_EXERCISE TEXT_
"""

Restore help needed for 1.5 TB database.

Question

Restore help needed for 1.5 TB database.

Viewing 15 posts - 16 through 30 (of 30 total)

You must be logged in to reply to this topic. Login to reply

sirishyam SSC Eights! Points: 813 More actions · Answer 1

Hello Dear,

Please use red gate evaluation SQL backup tool for restoration purpose. Even in my environment i used the same tool for restoring the DB.My db size is 900 GB and files were 100 files.its restored within 5 hrs time.

Good luck.:-P:-P

Ross McMicken SSCarpal Tunnel Points: 4438 More actions · Answer 2

Hugo Kornelis (3/31/2016)
Chitown (3/31/2016)
Hugo Kornelis (3/31/2016)
1200 logical files? That is a lot!
I recommend using this opportunity as a test case to check how long the restore will take. Then compare that with the recovery time objective (RTO) that is included in the SLA. If the production database goes down, are you even able to meet that RTO? If not, you will either have to renegotiate the SLA or change the backup/restore strategy to ensure that restores can be performed fast enough.
We have HA in place so just in case if this Prod goes down.
That's a good start.
Now what if someone accidentally forgets to add a WHERE clause to "DELETE FROM OrderData"?

Why would anyone be running a query like that directly in production using, presumably, their own ID? Use automated tools to deploy scripts that have been fully tested and vetted in an acceptance environment. I cannot think of a valid a reason to make on the fly updates in production, or for any users to have update access with their everyday ID.

jasona.work SSC Guru Points: 50118 More actions · Answer 3

Bear with me here, I want to make sure I've got things right:

1. You've got 1200 (wow) logical files, I'm presuming these are the backup files and that you're striping the backups?

2. When you try to set up a restore using the SSMS GUI, with the intent to script it out, it times out, presumably while it's trying to load the filelist?

If I've got these right, then I'd be inclined to think that you've got just way too many files for the GUI to handle for a restore. In which case, the suggestion from tripleAxe, generating the script(s) for the restore yourself would be the right way to go. Arguably, I'd probably do it using Powershell, rather than within SSMS, partly because I'd half expect the RESTORE FILELIST to fail as well.

"""

Collected data entries:
"""

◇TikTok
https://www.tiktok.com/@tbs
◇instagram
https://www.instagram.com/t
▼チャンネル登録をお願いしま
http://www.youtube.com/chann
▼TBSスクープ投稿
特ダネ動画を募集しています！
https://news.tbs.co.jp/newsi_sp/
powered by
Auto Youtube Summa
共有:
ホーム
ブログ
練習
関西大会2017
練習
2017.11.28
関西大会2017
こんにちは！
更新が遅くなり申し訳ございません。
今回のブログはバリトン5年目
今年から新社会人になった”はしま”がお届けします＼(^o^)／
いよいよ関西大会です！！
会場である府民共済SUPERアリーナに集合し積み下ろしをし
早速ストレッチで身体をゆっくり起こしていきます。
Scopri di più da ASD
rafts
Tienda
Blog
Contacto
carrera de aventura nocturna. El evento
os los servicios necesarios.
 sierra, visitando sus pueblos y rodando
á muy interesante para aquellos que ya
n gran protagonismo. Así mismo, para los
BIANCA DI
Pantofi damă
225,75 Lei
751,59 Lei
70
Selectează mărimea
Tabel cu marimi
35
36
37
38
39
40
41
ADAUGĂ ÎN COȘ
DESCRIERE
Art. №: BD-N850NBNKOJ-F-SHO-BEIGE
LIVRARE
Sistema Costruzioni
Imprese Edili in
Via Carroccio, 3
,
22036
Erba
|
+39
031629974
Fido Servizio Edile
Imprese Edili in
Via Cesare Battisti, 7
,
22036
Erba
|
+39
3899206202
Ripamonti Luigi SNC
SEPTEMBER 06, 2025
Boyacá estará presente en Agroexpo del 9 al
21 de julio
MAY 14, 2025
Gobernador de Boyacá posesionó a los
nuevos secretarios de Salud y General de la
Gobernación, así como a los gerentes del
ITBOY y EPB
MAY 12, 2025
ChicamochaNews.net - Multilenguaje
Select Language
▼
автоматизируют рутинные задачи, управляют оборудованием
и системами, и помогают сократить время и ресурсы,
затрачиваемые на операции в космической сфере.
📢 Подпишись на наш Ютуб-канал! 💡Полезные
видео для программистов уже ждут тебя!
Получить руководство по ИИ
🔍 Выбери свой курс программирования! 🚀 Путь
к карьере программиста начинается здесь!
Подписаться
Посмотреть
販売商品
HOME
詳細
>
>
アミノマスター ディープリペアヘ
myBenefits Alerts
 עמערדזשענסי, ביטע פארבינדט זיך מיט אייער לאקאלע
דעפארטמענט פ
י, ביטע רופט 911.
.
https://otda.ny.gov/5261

"""

_WORK TO COMPLETE_
A: List the user name of each person who posts one of the numbered answers in the forum thread, and give the point total shown with each name.
B: Reproduce the section of the forum thread that starts with the words containing "Please use red" and ends with "Prod goes down.".
The records play no part in the exercise.

_RESPONSES BY ITEM NUMBER_
A:
sirishyam: 813
Ross McMicken: 4438
jasona.work: 50118

B:
Please use red gate evaluation SQL backup tool for restoration purpose. Even in my environment i used the same tool for restoring the DB.My db size is 900 GB and files were 100 files.its restored within 5 hrs time.

Good luck.:-P:-P

Ross McMicken SSCarpal Tunnel Points: 4438 More actions · Answer 2

Hugo Kornelis (3/31/2016)
Chitown (3/31/2016)
Hugo Kornelis (3/31/2016)
1200 logical files? That is a lot!
I recommend using this opportunity as a test case to check how long the restore will take. Then compare that with the recovery time objective (RTO) that is included in the SLA. If the production database goes down, are you even able to meet that RTO? If not, you will either have to renegotiate the SLA or change the backup/restore strategy to ensure that restores can be performed fast enough.
We have HA in place so just in case if this Prod goes down.